━━━━━ Records for this task

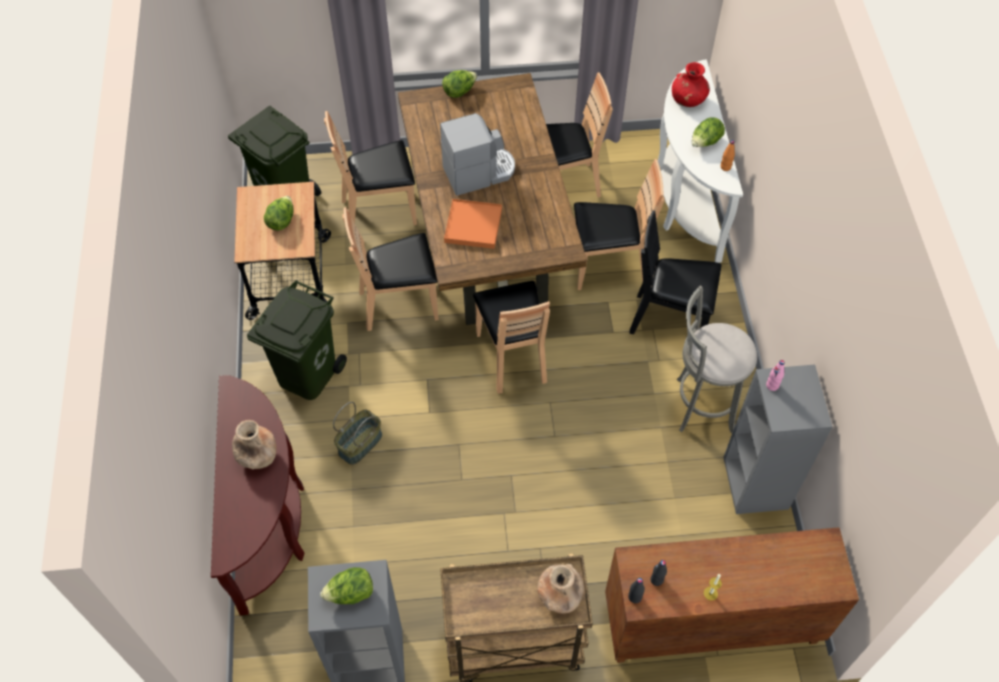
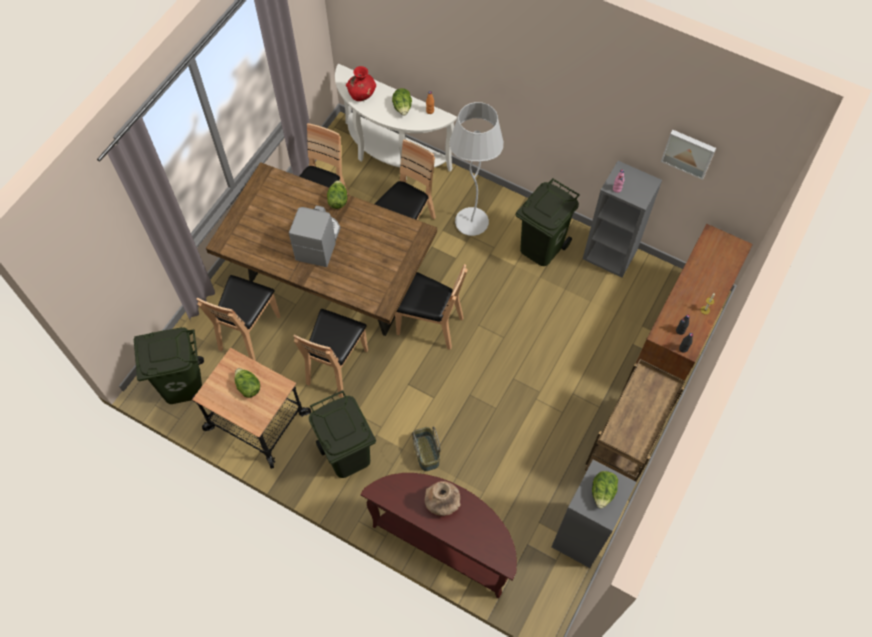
camera: 55 degrees left, 5 degrees up
lettuce [442,70,477,98] -> lettuce moved to [327,180,348,209]
orange tray [444,199,502,249] -> none
brown vase [537,564,584,614] -> none
black chair [629,210,722,334] -> white floor lamp [449,102,503,236]
grey stool [677,285,757,433] -> green trash can [516,178,580,266]
none -> picture [661,130,716,180]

━━━━━━━━━━

[What is being asked]
The answer must be the lines from the first one in the records through the line containing "black chair [629,210,722,334]", copied exactly, with no pictures.

[Expected output]
camera: 55 degrees left, 5 degrees up
lettuce [442,70,477,98] -> lettuce moved to [327,180,348,209]
orange tray [444,199,502,249] -> none
brown vase [537,564,584,614] -> none
black chair [629,210,722,334] -> white floor lamp [449,102,503,236]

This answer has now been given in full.